- _ACTIVITY_
Write out the records in full, exactly as given, but without the images.

RECORDS TO PROCESS Start Marker

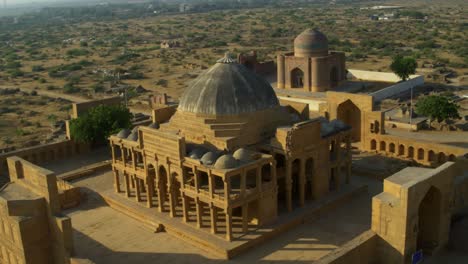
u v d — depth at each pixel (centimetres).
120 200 5938
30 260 4397
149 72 16675
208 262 4691
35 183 4534
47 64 19862
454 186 4919
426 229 4591
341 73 12431
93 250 4994
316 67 11669
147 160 5528
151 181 5650
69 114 11312
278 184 5744
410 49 19025
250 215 5219
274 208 5244
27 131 10119
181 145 5047
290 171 5353
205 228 5141
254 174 5506
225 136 5344
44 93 14025
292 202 5694
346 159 6134
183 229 5141
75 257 4278
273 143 5384
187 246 5012
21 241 4316
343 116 8212
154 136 5331
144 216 5528
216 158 4950
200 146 5384
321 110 9081
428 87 12188
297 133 5328
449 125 8538
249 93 5525
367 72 13212
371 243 4225
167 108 6500
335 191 5975
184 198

RECORDS TO PROCESS End Marker

- _RESULT_
u v d — depth at each pixel (centimetres).
120 200 5938
30 260 4397
149 72 16675
208 262 4691
35 183 4534
47 64 19862
454 186 4919
426 229 4591
341 73 12431
93 250 4994
316 67 11669
147 160 5528
151 181 5650
69 114 11312
278 184 5744
410 49 19025
250 215 5219
274 208 5244
27 131 10119
181 145 5047
290 171 5353
205 228 5141
254 174 5506
225 136 5344
44 93 14025
292 202 5694
346 159 6134
183 229 5141
75 257 4278
273 143 5384
187 246 5012
21 241 4316
343 116 8212
154 136 5331
144 216 5528
216 158 4950
200 146 5384
321 110 9081
428 87 12188
297 133 5328
449 125 8538
249 93 5525
367 72 13212
371 243 4225
167 108 6500
335 191 5975
184 198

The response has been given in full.